A daily email update on the status was sent to all associates apart from an executive summary (6 parameters and qualitative view of where we are with respect to go-live) to the senior management. This enabled clear and transparent communication to all stakeholders, a critical element of collaboration.

The concept of 'go-live focus' was brought in to ensure that all participating teams worked towards getting the product into the customer's use. The following are some of the significant items that helped us deliver our product earlier than scheduled.

* All enhancements and issues should be taken up for development only, otherwise fixing them will stop go-live. Each of these issues or enhancements should be validated by the users only and not by others like the business Analysts or testers. Criticality and priority levels are generally defined (rather inherited) and are used to determine which items are to be taken up for development. These are typically assigned by the business analyst or test lead since they understand it from a functional viewpoint. However, generally these perspectives are focused on the product, usually from a long-term perspective. Getting a validation from the user about the need for this is essential and we have seen that our views were corrected or modified by them several times. This also brings in confidence, to both the user and product team; about the value that we are delivering.

* Every effort should be made to bring the go-live date forward. This helped us to continuously look for gains in the execution, and in one of the deliveries we went live a couple of weeks earlier. Due to the constant focus on beating the plan, chances of overshooting the date are very low and when we do deliver before time it demonstrates to the customer that we are working towards their success, thereby significantly increasing their confidence.

* Daily go-live status meeting where all leads, not only managers, meet for 30 mins for status review help a lot. This includes implementation specialists and delivery managers from the client's side. This greatly enhances confidence in each other about the commitment to the go-live plan.

* Any item that misses the planned date will have all the associates working on it present in the meeting. This brings in enough seriousness into the group about resolving the issue by working amongst themselves.

* Incentives for any gains made by each group. Like all good things in life, these two approaches look simple but a sustained implementation over a long period of time across large groups requires quite a bit of effort, focus, and dedication across several levels of leadership. These also have undergone several changes during the implementation based on the feedback and effectiveness of some of the activities.
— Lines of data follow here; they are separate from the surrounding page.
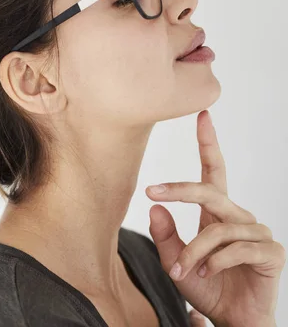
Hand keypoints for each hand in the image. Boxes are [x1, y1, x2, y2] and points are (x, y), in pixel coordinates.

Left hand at [145, 110, 284, 326]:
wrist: (232, 320)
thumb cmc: (205, 287)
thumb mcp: (175, 261)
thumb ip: (165, 236)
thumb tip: (154, 208)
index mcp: (217, 214)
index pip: (213, 172)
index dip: (209, 144)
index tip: (202, 116)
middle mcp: (238, 217)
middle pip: (210, 190)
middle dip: (180, 189)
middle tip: (152, 191)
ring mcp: (257, 233)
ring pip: (216, 228)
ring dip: (192, 251)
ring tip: (182, 271)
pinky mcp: (271, 252)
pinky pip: (235, 248)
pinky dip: (213, 262)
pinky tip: (206, 274)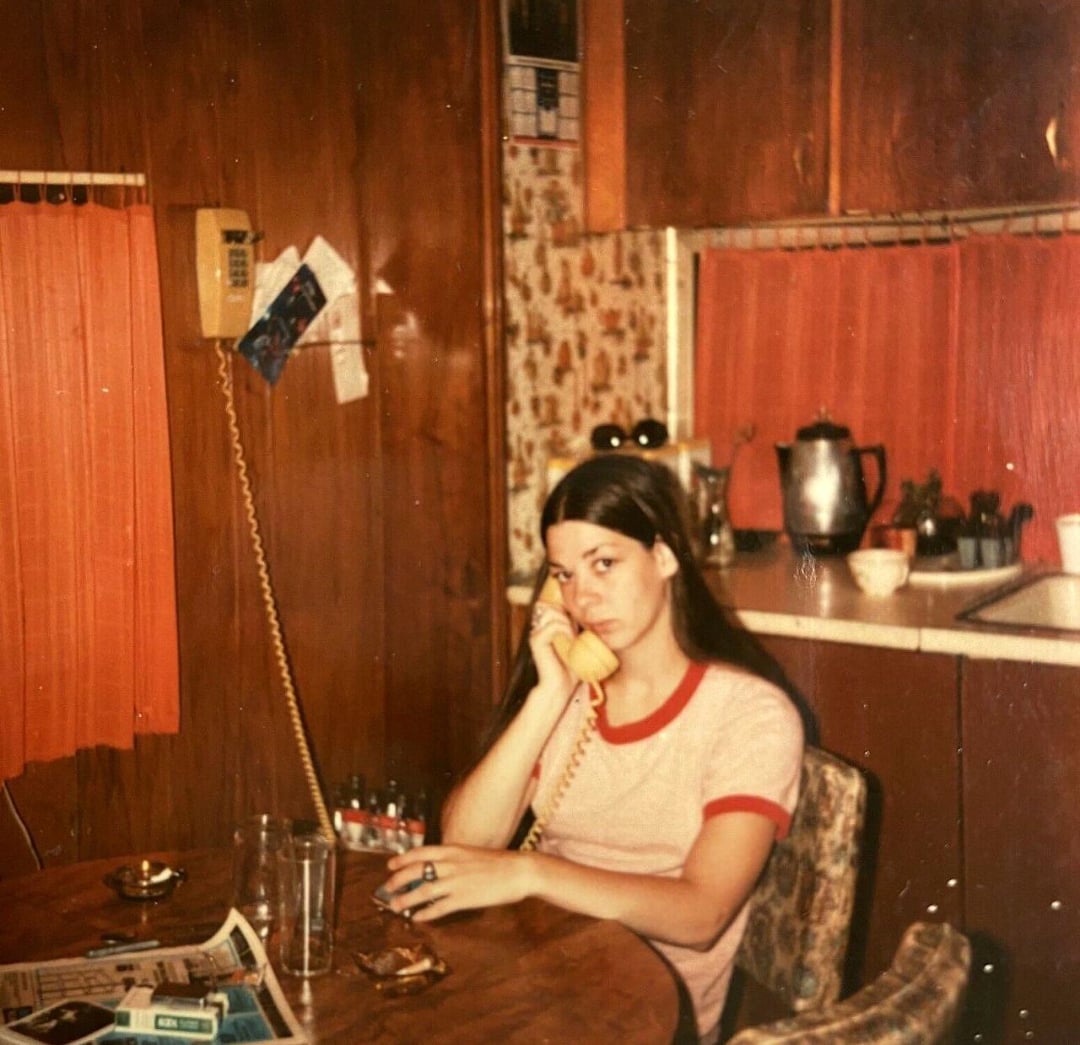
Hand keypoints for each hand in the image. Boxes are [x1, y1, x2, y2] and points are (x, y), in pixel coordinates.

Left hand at [380, 845, 531, 922]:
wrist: (519, 870)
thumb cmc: (498, 862)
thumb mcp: (472, 853)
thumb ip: (454, 859)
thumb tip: (438, 868)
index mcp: (453, 850)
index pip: (420, 852)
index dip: (403, 859)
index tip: (390, 865)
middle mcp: (451, 864)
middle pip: (416, 871)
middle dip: (398, 880)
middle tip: (387, 888)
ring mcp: (456, 882)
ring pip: (422, 891)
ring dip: (406, 900)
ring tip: (395, 906)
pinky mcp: (464, 899)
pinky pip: (438, 908)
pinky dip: (425, 914)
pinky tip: (417, 918)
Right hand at [528, 598, 576, 695]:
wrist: (560, 687)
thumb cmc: (569, 670)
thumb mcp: (576, 646)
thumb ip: (576, 631)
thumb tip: (586, 618)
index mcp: (546, 629)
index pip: (558, 608)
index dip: (570, 614)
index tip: (579, 628)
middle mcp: (539, 629)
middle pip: (554, 607)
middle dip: (567, 617)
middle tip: (575, 634)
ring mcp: (536, 634)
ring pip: (553, 614)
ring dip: (566, 624)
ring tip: (572, 639)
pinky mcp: (536, 640)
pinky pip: (553, 626)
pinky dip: (564, 631)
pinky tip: (569, 642)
With a strong commitment and great dedication of the participating teams, the solution was delivered in several phases. While the first delivery took longer than expected (with 6 to 8 months delay), the subsequent deliveries were done at a regular interval of three months with the changed model. Success of the above deliveries reinforced our belief that collaboration and go-live focus can break the 'blinkered vision' in large development groups and optimize efficiencies towards the end delivery.